Politicians that she has enjoyed spoofing and ambushing included Stephen Harper (Who she kissed as part of a televised Marg, Princess Warrior bit in 2004) and especially Jean Chrétien, who she could always count on to be funny.

She showed a clip from Hatching, Matching and Dispatching, a show about a family business which specialized in births, weddings and funeral home services. The family was revived for A Christmas Fury in 2017. She also appeared as a guest on Republic of Doyle, Hudson and Rex, Murdoch Mysteries and numerous other shows, and created the CBC program Mary Walsh: Open Book, a CBC talk show about books and literature.

Recently she has appeared in The Missus Downstairs, which is about to have its fourth season. There was a short set of clips from this show, which broadcasts on a Bell station Dawson doesn’t receive, She promised to send a link to anyone who left her an email address.
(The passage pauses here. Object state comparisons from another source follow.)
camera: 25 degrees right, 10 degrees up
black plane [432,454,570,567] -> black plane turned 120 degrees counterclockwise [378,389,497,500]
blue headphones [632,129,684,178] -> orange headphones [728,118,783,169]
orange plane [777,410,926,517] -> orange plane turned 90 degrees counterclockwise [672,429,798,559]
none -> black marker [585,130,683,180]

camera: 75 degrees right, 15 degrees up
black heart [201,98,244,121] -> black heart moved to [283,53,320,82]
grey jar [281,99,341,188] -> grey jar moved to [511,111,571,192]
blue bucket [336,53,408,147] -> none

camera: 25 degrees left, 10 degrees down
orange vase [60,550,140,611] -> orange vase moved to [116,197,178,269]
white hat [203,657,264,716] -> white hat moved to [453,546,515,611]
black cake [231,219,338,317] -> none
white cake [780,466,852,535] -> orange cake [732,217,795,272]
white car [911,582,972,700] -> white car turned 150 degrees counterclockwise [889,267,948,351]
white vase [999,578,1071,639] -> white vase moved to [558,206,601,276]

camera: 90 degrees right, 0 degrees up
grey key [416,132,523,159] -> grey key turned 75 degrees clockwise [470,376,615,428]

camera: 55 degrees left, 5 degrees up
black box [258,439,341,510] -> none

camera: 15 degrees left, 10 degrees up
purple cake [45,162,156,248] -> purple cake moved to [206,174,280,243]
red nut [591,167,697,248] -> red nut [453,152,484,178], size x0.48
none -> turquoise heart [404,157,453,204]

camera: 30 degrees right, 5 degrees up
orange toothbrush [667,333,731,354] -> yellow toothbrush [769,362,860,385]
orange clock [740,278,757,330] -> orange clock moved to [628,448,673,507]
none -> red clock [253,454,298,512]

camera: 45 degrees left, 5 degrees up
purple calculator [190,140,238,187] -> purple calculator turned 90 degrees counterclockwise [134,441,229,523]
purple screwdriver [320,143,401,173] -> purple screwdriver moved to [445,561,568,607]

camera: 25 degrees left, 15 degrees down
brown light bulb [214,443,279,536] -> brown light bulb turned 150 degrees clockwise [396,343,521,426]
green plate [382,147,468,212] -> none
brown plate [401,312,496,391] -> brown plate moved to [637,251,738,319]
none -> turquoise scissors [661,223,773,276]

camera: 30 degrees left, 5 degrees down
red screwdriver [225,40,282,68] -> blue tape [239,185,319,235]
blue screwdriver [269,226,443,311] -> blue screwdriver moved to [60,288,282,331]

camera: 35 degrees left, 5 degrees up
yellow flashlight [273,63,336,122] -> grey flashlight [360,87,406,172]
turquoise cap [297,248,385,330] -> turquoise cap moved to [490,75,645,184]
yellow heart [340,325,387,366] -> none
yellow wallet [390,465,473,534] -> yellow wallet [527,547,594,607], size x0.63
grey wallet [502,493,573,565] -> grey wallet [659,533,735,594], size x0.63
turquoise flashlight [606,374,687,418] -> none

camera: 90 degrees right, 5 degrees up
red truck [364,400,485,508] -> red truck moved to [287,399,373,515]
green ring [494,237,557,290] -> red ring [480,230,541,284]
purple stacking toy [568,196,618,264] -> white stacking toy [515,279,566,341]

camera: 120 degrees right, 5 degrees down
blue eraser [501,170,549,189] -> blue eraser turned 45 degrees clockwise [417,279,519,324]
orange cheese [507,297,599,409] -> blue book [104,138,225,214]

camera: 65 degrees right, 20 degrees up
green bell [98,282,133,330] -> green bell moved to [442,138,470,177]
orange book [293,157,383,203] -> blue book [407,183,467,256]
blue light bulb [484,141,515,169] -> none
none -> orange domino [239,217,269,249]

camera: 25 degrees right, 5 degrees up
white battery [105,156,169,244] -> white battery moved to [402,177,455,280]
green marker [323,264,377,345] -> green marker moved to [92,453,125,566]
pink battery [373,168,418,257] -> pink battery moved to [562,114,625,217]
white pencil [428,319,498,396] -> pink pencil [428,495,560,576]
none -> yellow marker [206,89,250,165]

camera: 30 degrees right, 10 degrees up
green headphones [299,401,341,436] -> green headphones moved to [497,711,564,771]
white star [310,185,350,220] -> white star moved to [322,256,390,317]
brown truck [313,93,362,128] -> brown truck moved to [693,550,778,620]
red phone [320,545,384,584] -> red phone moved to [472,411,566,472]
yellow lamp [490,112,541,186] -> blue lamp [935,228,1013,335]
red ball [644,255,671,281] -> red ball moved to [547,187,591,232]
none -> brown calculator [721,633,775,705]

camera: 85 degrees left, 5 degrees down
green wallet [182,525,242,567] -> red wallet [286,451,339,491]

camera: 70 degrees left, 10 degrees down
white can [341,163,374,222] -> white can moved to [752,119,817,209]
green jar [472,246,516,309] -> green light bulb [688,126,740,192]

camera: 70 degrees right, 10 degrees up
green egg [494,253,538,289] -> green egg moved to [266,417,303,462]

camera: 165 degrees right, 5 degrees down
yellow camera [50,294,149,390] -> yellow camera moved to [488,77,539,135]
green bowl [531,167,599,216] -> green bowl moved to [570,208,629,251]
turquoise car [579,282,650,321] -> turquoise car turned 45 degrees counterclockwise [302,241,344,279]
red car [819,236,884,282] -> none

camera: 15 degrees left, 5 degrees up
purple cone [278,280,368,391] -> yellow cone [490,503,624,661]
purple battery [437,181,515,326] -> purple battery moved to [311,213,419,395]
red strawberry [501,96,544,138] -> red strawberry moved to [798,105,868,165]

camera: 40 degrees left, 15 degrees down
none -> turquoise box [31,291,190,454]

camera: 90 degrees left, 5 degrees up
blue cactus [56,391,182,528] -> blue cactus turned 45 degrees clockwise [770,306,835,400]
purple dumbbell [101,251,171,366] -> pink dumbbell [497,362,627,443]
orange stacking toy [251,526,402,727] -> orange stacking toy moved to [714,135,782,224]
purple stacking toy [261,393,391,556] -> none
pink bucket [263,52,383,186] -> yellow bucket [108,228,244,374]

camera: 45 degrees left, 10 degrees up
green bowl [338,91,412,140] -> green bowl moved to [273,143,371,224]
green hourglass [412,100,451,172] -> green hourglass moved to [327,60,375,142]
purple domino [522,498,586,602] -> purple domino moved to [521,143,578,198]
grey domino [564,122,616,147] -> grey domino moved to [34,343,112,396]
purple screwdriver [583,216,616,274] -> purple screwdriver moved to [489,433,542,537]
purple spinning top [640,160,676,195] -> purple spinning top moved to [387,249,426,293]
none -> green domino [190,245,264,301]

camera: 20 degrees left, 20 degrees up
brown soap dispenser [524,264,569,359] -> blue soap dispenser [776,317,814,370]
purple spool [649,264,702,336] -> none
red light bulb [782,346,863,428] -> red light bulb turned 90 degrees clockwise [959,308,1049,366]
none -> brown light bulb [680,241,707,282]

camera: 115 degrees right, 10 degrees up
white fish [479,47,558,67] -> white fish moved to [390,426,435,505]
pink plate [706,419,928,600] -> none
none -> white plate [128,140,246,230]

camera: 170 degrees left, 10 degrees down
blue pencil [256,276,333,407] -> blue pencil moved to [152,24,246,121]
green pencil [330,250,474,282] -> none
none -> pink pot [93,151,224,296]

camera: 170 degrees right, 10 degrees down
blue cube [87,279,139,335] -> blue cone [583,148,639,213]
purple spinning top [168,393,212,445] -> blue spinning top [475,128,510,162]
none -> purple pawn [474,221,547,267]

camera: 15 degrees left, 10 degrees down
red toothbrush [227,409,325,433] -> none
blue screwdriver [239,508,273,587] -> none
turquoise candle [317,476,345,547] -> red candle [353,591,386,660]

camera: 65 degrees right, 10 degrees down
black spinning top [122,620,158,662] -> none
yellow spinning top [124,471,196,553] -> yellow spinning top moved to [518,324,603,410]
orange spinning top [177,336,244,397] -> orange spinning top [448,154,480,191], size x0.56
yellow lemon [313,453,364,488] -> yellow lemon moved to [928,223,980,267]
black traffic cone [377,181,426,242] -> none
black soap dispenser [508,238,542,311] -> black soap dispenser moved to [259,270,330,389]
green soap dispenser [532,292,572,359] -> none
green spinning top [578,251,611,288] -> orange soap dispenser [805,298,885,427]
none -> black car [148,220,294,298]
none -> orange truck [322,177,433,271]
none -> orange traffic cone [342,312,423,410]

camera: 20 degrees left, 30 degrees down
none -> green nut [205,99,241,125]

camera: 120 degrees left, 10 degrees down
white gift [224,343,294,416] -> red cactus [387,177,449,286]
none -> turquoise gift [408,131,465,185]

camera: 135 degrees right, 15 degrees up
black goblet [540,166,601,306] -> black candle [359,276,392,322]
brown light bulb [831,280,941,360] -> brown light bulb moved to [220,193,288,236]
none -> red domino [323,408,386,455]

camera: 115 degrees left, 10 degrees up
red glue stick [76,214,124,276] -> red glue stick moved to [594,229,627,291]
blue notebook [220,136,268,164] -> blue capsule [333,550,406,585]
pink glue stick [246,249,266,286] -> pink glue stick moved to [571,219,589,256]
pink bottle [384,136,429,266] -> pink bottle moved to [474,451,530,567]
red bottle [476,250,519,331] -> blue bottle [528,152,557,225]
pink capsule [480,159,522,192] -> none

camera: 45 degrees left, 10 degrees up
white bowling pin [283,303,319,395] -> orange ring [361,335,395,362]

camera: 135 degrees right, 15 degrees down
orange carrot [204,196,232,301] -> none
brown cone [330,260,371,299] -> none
She has appeared in more than 30 films and appeared in or written for some four dozen other television shows.

After a Q&A session where she took on some questions from the audience, she ended the evening with the pledge to return at some later date. She has written a couple of books, so she could apply for a Berton House residency.

Dan Davidson taught in Beaver Creek, Faro, and Dawson from 1976-2008. Since 1977 he has been writing reviews, news and commentary for the Whitehorse Star and What’s Up Yukon, and recently for the late Yukon Star. In 1989 he helped to found the Klondike Sun, which he edited for 31 years, and remains on its board of directors.